The impact all of this will have is becoming clearer by the day, but will depend on a number of external factors, including success with funding applications and whether the government steps in to support museums, charities or businesses.
There is no getting around the fact that rising costs and less income will have an impact on our strategic plans and budgets, which ultimately affects HR and programming. I think we can expect to see museums having to rein in spend, some with a heavier hand than others. The concern of course is that so many museums already did this through Covid.
At the museum, we have started to try and get ahead of what the impact could be. We’ve developed and begun implementing a seven-stage change plan that covers everything from winter opening hours, converting office space to rent out to other organisations and HR wellbeing plans, with a focus on reducing costs where possible and reallocating time within staff roles to new forms of earned income.
It means a lot of change for staff, but we hope that this short-term change will enable more sustainability and less long-term change.
Museums and heritage sites are energy-hungry spaces. We need support from the government in the short term to reduce these bills, as none of us can weather the increases we are facing and remain operating in the same way. We also need grants set up to help us insulate buildings, convert to green energy, and install BMS software that helps us reduce energy use.
I’d like to see our sector bodies lead in this knowledge exchange, maybe even creating spaces that bring people together to talk through what they are doing and share with others.

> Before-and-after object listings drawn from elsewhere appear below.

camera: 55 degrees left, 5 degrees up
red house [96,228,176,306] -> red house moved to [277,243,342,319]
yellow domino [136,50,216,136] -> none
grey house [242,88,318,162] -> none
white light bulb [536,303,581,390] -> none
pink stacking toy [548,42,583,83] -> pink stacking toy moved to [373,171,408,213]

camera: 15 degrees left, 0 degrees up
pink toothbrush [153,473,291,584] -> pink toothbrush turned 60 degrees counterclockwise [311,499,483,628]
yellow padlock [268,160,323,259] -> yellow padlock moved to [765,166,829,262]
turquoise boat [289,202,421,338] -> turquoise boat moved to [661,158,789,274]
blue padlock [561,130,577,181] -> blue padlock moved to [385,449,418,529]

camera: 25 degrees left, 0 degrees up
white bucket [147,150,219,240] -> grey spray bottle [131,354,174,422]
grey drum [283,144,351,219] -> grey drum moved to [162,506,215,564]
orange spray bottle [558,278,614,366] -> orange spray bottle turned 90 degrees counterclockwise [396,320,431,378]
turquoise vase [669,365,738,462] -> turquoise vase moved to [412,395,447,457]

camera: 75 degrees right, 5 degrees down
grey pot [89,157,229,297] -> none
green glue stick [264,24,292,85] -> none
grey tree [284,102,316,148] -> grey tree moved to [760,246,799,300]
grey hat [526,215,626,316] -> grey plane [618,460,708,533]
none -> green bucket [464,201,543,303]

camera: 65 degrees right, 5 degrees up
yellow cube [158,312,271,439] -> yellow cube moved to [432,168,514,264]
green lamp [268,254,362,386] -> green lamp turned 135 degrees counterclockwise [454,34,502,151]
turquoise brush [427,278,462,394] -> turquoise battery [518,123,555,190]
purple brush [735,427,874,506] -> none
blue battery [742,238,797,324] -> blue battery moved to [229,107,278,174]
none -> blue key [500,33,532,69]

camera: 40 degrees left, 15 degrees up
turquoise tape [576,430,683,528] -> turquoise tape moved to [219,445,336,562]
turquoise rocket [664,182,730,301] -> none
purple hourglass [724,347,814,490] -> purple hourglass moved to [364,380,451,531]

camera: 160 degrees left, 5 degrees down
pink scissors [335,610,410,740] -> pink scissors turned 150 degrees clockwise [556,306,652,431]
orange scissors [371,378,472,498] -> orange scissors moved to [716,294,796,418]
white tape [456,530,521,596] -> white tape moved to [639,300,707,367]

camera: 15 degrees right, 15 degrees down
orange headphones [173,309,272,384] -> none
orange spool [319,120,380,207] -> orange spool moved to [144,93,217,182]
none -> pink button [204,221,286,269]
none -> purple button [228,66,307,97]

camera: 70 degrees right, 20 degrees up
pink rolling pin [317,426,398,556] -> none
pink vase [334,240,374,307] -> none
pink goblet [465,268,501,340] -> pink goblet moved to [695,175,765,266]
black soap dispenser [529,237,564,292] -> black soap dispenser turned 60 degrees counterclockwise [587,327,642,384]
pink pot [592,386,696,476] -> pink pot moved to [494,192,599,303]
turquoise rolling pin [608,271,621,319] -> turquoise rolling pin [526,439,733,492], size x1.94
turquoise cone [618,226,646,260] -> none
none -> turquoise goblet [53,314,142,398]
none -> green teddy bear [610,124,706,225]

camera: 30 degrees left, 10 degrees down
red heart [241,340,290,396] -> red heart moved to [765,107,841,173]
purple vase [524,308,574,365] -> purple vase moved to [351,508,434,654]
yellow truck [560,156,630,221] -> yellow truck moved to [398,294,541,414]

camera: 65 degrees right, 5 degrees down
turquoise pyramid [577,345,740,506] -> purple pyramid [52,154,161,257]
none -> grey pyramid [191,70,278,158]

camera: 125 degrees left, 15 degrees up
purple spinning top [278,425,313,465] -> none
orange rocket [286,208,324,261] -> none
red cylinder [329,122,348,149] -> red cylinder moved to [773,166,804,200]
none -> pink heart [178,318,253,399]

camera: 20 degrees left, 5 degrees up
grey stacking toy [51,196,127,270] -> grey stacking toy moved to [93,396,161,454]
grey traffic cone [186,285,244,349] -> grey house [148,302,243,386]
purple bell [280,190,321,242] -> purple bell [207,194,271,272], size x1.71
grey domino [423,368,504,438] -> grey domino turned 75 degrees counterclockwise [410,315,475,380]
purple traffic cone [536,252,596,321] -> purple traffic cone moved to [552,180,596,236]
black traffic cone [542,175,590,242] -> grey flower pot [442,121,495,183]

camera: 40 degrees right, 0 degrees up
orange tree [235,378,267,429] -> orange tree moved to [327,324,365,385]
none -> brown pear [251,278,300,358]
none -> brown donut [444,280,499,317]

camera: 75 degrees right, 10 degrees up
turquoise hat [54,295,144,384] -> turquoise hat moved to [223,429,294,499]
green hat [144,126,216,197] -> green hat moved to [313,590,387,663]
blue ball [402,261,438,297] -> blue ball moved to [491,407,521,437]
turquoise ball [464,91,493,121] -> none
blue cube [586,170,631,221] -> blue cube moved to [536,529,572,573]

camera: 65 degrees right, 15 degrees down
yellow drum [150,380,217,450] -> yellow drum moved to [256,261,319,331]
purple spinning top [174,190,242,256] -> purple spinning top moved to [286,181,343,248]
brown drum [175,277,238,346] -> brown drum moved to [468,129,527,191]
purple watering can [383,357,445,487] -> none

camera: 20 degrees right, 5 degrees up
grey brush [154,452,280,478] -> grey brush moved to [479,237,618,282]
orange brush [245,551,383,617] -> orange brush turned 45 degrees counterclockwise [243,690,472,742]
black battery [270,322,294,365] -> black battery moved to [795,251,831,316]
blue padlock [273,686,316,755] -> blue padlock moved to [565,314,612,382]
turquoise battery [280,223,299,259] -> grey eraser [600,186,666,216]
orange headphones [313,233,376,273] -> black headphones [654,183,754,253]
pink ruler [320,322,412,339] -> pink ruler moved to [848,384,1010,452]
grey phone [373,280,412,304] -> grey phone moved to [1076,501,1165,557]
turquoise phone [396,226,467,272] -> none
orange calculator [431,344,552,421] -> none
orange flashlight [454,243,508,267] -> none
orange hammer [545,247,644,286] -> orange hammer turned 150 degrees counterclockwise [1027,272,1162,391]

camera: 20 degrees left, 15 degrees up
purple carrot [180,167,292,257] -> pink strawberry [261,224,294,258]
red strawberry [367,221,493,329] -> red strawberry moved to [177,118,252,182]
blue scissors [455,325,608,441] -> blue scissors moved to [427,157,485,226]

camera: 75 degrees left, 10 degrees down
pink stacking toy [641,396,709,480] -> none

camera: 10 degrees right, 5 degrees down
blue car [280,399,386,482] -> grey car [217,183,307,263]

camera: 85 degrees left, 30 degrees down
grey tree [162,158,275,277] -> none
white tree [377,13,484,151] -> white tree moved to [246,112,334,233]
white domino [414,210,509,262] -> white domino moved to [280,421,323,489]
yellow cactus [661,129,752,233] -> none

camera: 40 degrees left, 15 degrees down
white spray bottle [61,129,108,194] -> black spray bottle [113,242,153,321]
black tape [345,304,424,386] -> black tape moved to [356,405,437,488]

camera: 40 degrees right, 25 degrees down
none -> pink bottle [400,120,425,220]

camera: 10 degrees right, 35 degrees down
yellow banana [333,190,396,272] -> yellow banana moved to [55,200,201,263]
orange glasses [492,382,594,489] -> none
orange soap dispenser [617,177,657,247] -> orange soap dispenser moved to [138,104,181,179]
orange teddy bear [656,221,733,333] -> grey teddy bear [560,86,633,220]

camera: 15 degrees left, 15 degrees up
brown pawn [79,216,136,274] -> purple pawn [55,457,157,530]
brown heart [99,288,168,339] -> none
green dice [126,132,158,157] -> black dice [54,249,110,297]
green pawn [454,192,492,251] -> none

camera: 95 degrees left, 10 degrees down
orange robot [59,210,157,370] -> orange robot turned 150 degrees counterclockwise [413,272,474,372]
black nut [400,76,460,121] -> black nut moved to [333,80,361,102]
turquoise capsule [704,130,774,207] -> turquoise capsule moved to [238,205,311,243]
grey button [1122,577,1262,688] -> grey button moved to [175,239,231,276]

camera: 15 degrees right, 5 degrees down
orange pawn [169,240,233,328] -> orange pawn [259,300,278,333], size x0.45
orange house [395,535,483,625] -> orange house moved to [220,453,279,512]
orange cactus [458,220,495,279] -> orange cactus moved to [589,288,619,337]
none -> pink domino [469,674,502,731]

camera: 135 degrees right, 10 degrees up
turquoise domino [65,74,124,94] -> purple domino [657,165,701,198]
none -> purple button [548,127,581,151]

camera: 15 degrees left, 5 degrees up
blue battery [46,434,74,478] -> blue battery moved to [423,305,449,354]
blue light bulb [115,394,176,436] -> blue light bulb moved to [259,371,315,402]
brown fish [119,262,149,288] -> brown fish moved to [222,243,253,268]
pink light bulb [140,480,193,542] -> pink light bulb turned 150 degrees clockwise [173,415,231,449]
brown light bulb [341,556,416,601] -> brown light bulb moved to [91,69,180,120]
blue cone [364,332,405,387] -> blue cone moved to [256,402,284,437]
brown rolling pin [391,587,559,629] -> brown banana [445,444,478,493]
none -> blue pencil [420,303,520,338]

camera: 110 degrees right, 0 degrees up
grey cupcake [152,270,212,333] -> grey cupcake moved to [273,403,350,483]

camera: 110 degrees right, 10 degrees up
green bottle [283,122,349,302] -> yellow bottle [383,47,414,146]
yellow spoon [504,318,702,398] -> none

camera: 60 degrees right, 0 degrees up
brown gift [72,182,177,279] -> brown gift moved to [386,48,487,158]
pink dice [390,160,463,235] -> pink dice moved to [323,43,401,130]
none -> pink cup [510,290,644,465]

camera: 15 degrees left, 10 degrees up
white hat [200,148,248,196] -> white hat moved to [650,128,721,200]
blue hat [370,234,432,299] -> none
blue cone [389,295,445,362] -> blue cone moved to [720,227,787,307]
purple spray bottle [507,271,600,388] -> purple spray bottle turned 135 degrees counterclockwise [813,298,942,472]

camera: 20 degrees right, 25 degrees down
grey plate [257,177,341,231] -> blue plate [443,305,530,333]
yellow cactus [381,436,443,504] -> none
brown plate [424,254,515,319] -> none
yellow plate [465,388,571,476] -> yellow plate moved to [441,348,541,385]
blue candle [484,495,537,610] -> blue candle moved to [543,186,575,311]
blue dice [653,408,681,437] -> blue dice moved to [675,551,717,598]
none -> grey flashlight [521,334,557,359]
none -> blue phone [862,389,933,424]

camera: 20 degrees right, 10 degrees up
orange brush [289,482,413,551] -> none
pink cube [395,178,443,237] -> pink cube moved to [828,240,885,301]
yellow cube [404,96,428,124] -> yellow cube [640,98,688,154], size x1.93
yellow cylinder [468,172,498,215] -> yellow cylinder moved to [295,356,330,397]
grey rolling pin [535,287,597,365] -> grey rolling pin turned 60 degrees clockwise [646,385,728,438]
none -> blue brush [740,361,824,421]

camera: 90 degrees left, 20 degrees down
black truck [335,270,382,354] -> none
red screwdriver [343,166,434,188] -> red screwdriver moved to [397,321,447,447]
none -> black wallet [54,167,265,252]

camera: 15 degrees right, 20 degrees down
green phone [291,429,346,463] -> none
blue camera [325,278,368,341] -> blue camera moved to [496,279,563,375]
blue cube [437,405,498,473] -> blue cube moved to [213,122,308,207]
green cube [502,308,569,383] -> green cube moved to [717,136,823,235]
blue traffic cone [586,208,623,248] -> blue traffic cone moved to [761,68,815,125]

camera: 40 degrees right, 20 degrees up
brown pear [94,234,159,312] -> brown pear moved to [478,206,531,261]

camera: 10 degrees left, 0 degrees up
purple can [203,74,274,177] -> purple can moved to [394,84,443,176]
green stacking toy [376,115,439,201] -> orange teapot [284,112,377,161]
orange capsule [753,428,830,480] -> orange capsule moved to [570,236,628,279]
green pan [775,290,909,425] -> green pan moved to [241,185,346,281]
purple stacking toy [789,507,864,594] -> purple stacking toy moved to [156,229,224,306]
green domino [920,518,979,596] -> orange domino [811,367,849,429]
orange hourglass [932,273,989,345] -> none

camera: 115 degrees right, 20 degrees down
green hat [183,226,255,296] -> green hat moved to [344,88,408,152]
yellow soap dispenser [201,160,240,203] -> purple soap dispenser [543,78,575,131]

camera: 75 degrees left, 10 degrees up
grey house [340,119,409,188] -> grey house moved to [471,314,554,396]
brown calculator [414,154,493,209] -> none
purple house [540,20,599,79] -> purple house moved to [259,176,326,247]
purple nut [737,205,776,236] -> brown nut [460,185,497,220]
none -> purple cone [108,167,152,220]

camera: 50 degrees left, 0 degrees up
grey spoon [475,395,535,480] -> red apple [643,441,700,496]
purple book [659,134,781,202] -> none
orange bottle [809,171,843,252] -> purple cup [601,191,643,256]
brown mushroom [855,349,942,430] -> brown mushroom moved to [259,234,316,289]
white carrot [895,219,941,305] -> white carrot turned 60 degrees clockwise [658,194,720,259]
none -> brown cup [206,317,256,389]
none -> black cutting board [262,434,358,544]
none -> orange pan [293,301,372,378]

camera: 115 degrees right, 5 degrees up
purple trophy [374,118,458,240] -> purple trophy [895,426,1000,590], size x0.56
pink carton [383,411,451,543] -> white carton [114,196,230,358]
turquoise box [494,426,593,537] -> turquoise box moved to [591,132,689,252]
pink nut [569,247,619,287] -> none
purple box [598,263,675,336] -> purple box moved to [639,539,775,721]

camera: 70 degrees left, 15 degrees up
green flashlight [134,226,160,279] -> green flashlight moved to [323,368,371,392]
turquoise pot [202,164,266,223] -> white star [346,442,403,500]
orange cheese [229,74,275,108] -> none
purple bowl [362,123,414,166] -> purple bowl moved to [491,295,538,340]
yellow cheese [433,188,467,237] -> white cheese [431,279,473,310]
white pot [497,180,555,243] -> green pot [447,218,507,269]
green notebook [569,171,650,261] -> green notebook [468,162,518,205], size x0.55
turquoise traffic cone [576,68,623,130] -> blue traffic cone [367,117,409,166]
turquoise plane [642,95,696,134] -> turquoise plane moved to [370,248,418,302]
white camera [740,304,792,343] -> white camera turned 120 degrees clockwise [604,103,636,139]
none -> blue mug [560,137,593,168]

Behind every museum is a team of staff in learning, collections and visitor experience departments genuinely changing lives with minimal resources.
We need experts in these bodies that understand energy, government grants and financial crises. We need practical and free help now, on courses like how to forecast budgets during a recession. We also need to see pressure put on government, with case studies that show real impact of these costs..
The museum sector is an incredible place. We have been through financial crises before and will do again. Behind every museum is a team of staff in learning, collections and visitor experience departments genuinely changing lives with minimal resources.
There are finance directors creating weekly cash flows and projecting costs on almost no stable information and directors staying up late at night working on matching priorities to budgets and how to explain this to their trustees.
Most of us will find a way, but I think it’s true that some won’t.
Those that do will be different and their staff will be the reason they got there. That’s a good thing to remember as we each develop our plans.